Saved data entries:

>>>

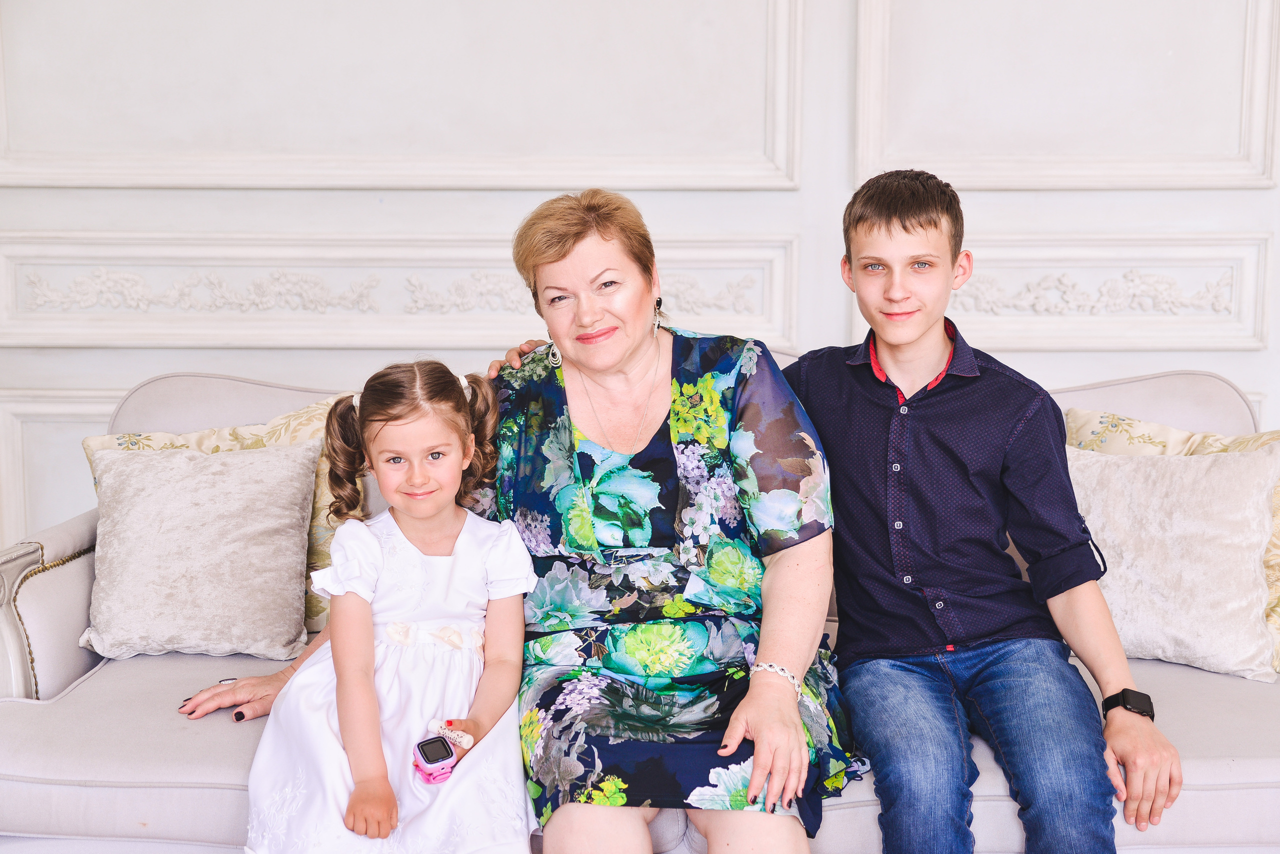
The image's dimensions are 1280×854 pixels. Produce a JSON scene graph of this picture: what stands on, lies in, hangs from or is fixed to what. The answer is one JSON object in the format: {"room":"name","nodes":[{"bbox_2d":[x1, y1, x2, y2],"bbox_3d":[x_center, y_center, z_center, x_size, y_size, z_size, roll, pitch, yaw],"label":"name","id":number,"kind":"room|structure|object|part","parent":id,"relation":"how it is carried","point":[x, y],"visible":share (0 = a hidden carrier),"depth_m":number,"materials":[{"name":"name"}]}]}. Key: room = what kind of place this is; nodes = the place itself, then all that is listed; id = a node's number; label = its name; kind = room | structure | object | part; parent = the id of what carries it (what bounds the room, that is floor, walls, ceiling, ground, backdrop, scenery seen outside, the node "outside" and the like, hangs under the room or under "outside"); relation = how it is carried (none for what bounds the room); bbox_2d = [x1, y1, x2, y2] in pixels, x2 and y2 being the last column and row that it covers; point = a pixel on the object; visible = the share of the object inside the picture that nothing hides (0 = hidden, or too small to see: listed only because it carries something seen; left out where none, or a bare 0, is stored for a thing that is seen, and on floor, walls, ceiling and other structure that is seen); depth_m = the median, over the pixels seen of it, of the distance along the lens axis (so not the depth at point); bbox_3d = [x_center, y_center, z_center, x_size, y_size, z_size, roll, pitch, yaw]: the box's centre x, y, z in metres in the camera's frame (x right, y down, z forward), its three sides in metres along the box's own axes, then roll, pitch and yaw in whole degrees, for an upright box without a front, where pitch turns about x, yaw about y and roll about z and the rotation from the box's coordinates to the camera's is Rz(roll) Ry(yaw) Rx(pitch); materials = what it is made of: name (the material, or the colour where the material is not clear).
{"room":"living room","nodes":[
{"label":"living room","id":0,"kind":"room"},
{"bbox_2d":[0,0,1279,558],"bbox_3d":[0.157,-0.851,3.634,6.041,3.268,0.164,0,7,1],"label":"wall","id":1,"kind":"structure","parent":0,"point":[361,205],"depth_m":3.64,"materials":[{"name":"white paint"}]},
{"bbox_2d":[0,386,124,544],"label":"wall molding","id":2,"kind":"structure","parent":1,"relation":"attached to","point":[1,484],"depth_m":3.70,"materials":[{"name":"white paint"}]},
{"bbox_2d":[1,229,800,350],"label":"wall molding","id":3,"kind":"object","parent":1,"relation":"attached to","point":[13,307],"visible":0.71,"depth_m":3.72,"materials":[{"name":"white paint"}]},
{"bbox_2d":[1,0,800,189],"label":"wall molding","id":4,"kind":"structure","parent":1,"relation":"attached to","point":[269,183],"depth_m":3.61,"materials":[{"name":"white paint"}]},
{"bbox_2d":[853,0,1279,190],"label":"wall molding","id":5,"kind":"structure","parent":1,"relation":"attached to","point":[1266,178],"depth_m":3.58,"materials":[{"name":"white paint"}]},
{"bbox_2d":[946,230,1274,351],"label":"wall molding","id":6,"kind":"structure","parent":1,"relation":"attached to","point":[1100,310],"depth_m":3.40,"materials":[{"name":"white paint"}]},
{"label":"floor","id":7,"kind":"structure","parent":0,"visible":0},
{"bbox_2d":[0,363,1279,853],"bbox_3d":[0.082,0.402,2.885,2.351,0.931,0.934,0,7,1],"label":"sofa","id":8,"kind":"object","parent":7,"relation":"on","point":[73,579],"visible":0.38,"depth_m":2.57,"materials":[{"name":"fabric"}]},
{"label":"armrest","id":9,"kind":"part","parent":8,"relation":"part of","materials":[{"name":"beige fabric"}]},
{"bbox_2d":[74,439,320,664],"bbox_3d":[-0.778,0.209,3.003,0.405,0.350,0.280,0,7,1],"label":"throw pillow","id":10,"kind":"object","parent":8,"relation":"on","point":[294,571],"visible":0.99,"depth_m":2.94,"materials":[{"name":"fabric"}]},
{"bbox_2d":[231,357,536,853],"bbox_3d":[-0.354,0.310,2.457,0.388,0.703,0.442,0,7,1],"label":"girl","id":11,"kind":"object","parent":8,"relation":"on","point":[469,544],"visible":0.93,"depth_m":2.44},
{"bbox_2d":[412,734,457,784],"bbox_3d":[-0.283,0.455,2.337,0.054,0.050,0.089,-4,8,-30],"label":"smartwatch","id":12,"kind":"object","parent":11,"relation":"in","point":[429,743],"visible":0.98,"depth_m":2.32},
{"bbox_2d":[427,717,474,749],"bbox_3d":[-0.269,0.438,2.433,0.076,0.032,0.042,5,8,35],"label":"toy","id":13,"kind":"object","parent":11,"relation":"in","point":[467,746],"visible":0.96,"depth_m":2.42,"materials":[{"name":"white"}]},
{"bbox_2d":[165,179,858,853],"bbox_3d":[-0.157,0.187,2.580,0.994,1.046,0.613,0,7,1],"label":"woman","id":14,"kind":"object","parent":8,"relation":"on","point":[634,352],"visible":0.92,"depth_m":2.52},
{"bbox_2d":[481,197,1183,853],"bbox_3d":[0.280,0.174,2.601,0.795,1.083,0.601,0,7,1],"label":"boy","id":15,"kind":"object","parent":8,"relation":"on","point":[862,222],"visible":0.96,"depth_m":2.50},
{"bbox_2d":[1061,406,1279,666],"bbox_3d":[0.896,0.220,2.940,0.441,0.368,0.281,0,7,1],"label":"pillows","id":16,"kind":"object","parent":8,"relation":"on","point":[1140,424],"visible":0.2,"depth_m":2.87,"materials":[{"name":"beige fabric"}]},
{"bbox_2d":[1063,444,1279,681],"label":"throw pillow","id":17,"kind":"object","parent":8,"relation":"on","point":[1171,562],"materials":[{"name":"beige fabric"}]}
]}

<<<

Every entry above is to be printed again exactly, pictures omitted.

The image's dimensions are 1280×854 pixels. Produce a JSON scene graph of this picture: what stands on, lies in, hangs from or is fixed to what. The answer is one JSON object in the format: {"room":"name","nodes":[{"bbox_2d":[x1, y1, x2, y2],"bbox_3d":[x_center, y_center, z_center, x_size, y_size, z_size, roll, pitch, yaw],"label":"name","id":number,"kind":"room|structure|object|part","parent":id,"relation":"how it is carried","point":[x, y],"visible":share (0 = a hidden carrier),"depth_m":number,"materials":[{"name":"name"}]}]}. Key: room = what kind of place this is; nodes = the place itself, then all that is listed; id = a node's number; label = its name; kind = room | structure | object | part; parent = the id of what carries it (what bounds the room, that is floor, walls, ceiling, ground, backdrop, scenery seen outside, the node "outside" and the like, hangs under the room or under "outside"); relation = how it is carried (none for what bounds the room); bbox_2d = [x1, y1, x2, y2] in pixels, x2 and y2 being the last column and row that it covers; point = a pixel on the object; visible = the share of the object inside the picture that nothing hides (0 = hidden, or too small to see: listed only because it carries something seen; left out where none, or a bare 0, is stored for a thing that is seen, and on floor, walls, ceiling and other structure that is seen); depth_m = the median, over the pixels seen of it, of the distance along the lens axis (so not the depth at point); bbox_3d = [x_center, y_center, z_center, x_size, y_size, z_size, roll, pitch, yaw]: the box's centre x, y, z in metres in the camera's frame (x right, y down, z forward), its three sides in metres along the box's own axes, then roll, pitch and yaw in whole degrees, for an upright box without a front, where pitch turns about x, yaw about y and roll about z and the rotation from the box's coordinates to the camera's is Rz(roll) Ry(yaw) Rx(pitch); materials = what it is made of: name (the material, or the colour where the material is not clear).
{"room":"living room","nodes":[
{"label":"living room","id":0,"kind":"room"},
{"bbox_2d":[0,0,1279,558],"bbox_3d":[0.157,-0.851,3.634,6.041,3.268,0.164,0,7,1],"label":"wall","id":1,"kind":"structure","parent":0,"point":[361,205],"depth_m":3.64,"materials":[{"name":"white paint"}]},
{"bbox_2d":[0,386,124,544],"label":"wall molding","id":2,"kind":"structure","parent":1,"relation":"attached to","point":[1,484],"depth_m":3.70,"materials":[{"name":"white paint"}]},
{"bbox_2d":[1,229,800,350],"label":"wall molding","id":3,"kind":"object","parent":1,"relation":"attached to","point":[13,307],"visible":0.71,"depth_m":3.72,"materials":[{"name":"white paint"}]},
{"bbox_2d":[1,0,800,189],"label":"wall molding","id":4,"kind":"structure","parent":1,"relation":"attached to","point":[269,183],"depth_m":3.61,"materials":[{"name":"white paint"}]},
{"bbox_2d":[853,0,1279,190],"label":"wall molding","id":5,"kind":"structure","parent":1,"relation":"attached to","point":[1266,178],"depth_m":3.58,"materials":[{"name":"white paint"}]},
{"bbox_2d":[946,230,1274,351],"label":"wall molding","id":6,"kind":"structure","parent":1,"relation":"attached to","point":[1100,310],"depth_m":3.40,"materials":[{"name":"white paint"}]},
{"label":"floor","id":7,"kind":"structure","parent":0,"visible":0},
{"bbox_2d":[0,363,1279,853],"bbox_3d":[0.082,0.402,2.885,2.351,0.931,0.934,0,7,1],"label":"sofa","id":8,"kind":"object","parent":7,"relation":"on","point":[73,579],"visible":0.38,"depth_m":2.57,"materials":[{"name":"fabric"}]},
{"label":"armrest","id":9,"kind":"part","parent":8,"relation":"part of","materials":[{"name":"beige fabric"}]},
{"bbox_2d":[74,439,320,664],"bbox_3d":[-0.778,0.209,3.003,0.405,0.350,0.280,0,7,1],"label":"throw pillow","id":10,"kind":"object","parent":8,"relation":"on","point":[294,571],"visible":0.99,"depth_m":2.94,"materials":[{"name":"fabric"}]},
{"bbox_2d":[231,357,536,853],"bbox_3d":[-0.354,0.310,2.457,0.388,0.703,0.442,0,7,1],"label":"girl","id":11,"kind":"object","parent":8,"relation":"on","point":[469,544],"visible":0.93,"depth_m":2.44},
{"bbox_2d":[412,734,457,784],"bbox_3d":[-0.283,0.455,2.337,0.054,0.050,0.089,-4,8,-30],"label":"smartwatch","id":12,"kind":"object","parent":11,"relation":"in","point":[429,743],"visible":0.98,"depth_m":2.32},
{"bbox_2d":[427,717,474,749],"bbox_3d":[-0.269,0.438,2.433,0.076,0.032,0.042,5,8,35],"label":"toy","id":13,"kind":"object","parent":11,"relation":"in","point":[467,746],"visible":0.96,"depth_m":2.42,"materials":[{"name":"white"}]},
{"bbox_2d":[165,179,858,853],"bbox_3d":[-0.157,0.187,2.580,0.994,1.046,0.613,0,7,1],"label":"woman","id":14,"kind":"object","parent":8,"relation":"on","point":[634,352],"visible":0.92,"depth_m":2.52},
{"bbox_2d":[481,197,1183,853],"bbox_3d":[0.280,0.174,2.601,0.795,1.083,0.601,0,7,1],"label":"boy","id":15,"kind":"object","parent":8,"relation":"on","point":[862,222],"visible":0.96,"depth_m":2.50},
{"bbox_2d":[1061,406,1279,666],"bbox_3d":[0.896,0.220,2.940,0.441,0.368,0.281,0,7,1],"label":"pillows","id":16,"kind":"object","parent":8,"relation":"on","point":[1140,424],"visible":0.2,"depth_m":2.87,"materials":[{"name":"beige fabric"}]},
{"bbox_2d":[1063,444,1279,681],"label":"throw pillow","id":17,"kind":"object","parent":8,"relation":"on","point":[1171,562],"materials":[{"name":"beige fabric"}]}
]}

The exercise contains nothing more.